- [TASK INSTRUCTIONS] Each line below that holds the word "nose" counts toward the answer; reply with the total number only.

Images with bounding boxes
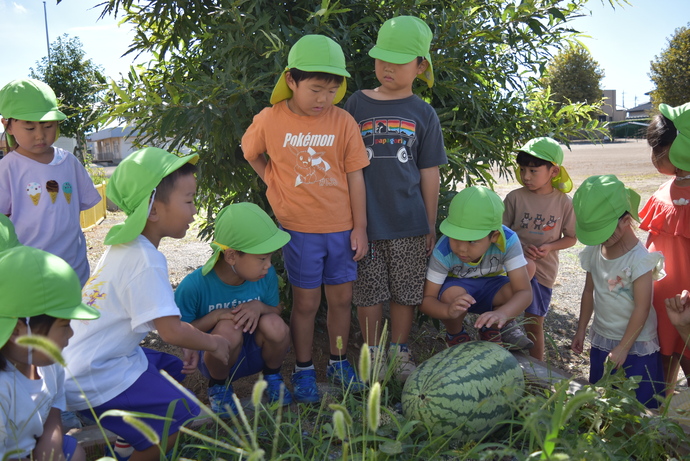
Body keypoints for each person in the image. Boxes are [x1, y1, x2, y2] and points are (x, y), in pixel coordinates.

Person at [62, 147, 232, 461]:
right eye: (189, 200)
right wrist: (212, 342)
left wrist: (188, 339)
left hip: (81, 361)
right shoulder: (145, 259)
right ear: (153, 209)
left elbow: (168, 328)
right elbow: (170, 331)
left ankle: (130, 436)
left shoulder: (124, 246)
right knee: (177, 416)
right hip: (95, 374)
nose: (195, 211)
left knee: (172, 368)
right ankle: (136, 451)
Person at [242, 35, 370, 402]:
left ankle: (338, 361)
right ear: (291, 80)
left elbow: (355, 175)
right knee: (306, 303)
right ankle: (302, 370)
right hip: (298, 231)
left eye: (331, 90)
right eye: (315, 89)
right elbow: (250, 151)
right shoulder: (270, 119)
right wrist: (271, 180)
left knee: (342, 299)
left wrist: (359, 226)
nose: (323, 99)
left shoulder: (343, 122)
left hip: (342, 229)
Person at [343, 15, 447, 381]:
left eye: (399, 60)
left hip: (408, 222)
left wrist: (429, 223)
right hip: (364, 224)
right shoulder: (355, 104)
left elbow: (429, 172)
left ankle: (399, 353)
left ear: (420, 66)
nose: (387, 66)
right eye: (382, 57)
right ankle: (372, 355)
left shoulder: (423, 113)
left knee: (406, 292)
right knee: (368, 294)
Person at [175, 203, 293, 413]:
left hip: (256, 352)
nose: (268, 265)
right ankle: (219, 388)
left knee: (275, 324)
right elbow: (180, 332)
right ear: (231, 256)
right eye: (262, 258)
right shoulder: (194, 286)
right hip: (216, 357)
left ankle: (272, 376)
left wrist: (259, 307)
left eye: (270, 258)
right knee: (228, 328)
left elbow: (276, 309)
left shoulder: (265, 276)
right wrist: (216, 316)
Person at [570, 174, 664, 409]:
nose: (601, 239)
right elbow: (588, 291)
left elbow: (642, 307)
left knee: (636, 408)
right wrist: (581, 329)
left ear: (625, 220)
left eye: (604, 232)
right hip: (604, 338)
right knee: (603, 403)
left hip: (635, 344)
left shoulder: (639, 260)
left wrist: (623, 347)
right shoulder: (595, 250)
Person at [0, 244, 101, 461]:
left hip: (33, 446)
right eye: (64, 325)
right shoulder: (3, 388)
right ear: (19, 330)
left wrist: (51, 438)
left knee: (74, 452)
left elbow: (53, 404)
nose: (71, 333)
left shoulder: (49, 364)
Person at [0, 78, 101, 287]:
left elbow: (77, 209)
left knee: (74, 319)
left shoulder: (69, 162)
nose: (40, 135)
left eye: (48, 126)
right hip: (29, 275)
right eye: (29, 128)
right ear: (7, 125)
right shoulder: (8, 168)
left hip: (74, 271)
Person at [420, 186, 532, 347]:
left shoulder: (508, 240)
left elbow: (525, 292)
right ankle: (455, 334)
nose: (461, 248)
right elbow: (427, 299)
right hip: (457, 291)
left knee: (516, 288)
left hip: (493, 287)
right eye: (455, 237)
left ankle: (491, 328)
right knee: (451, 294)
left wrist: (503, 313)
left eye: (472, 241)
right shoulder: (443, 249)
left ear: (494, 236)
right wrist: (447, 311)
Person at [502, 137, 577, 360]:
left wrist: (549, 246)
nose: (526, 176)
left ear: (554, 172)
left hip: (544, 274)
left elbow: (572, 238)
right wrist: (520, 248)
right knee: (504, 323)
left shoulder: (564, 202)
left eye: (533, 171)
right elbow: (500, 233)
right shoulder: (514, 198)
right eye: (523, 169)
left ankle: (538, 372)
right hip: (514, 270)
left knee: (534, 326)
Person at [639, 101, 690, 394]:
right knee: (660, 377)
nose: (653, 156)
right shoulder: (663, 191)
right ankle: (660, 429)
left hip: (686, 302)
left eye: (658, 148)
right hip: (659, 302)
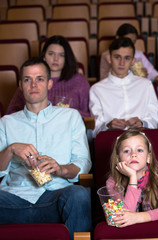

- [YOUR RESPONSE] 10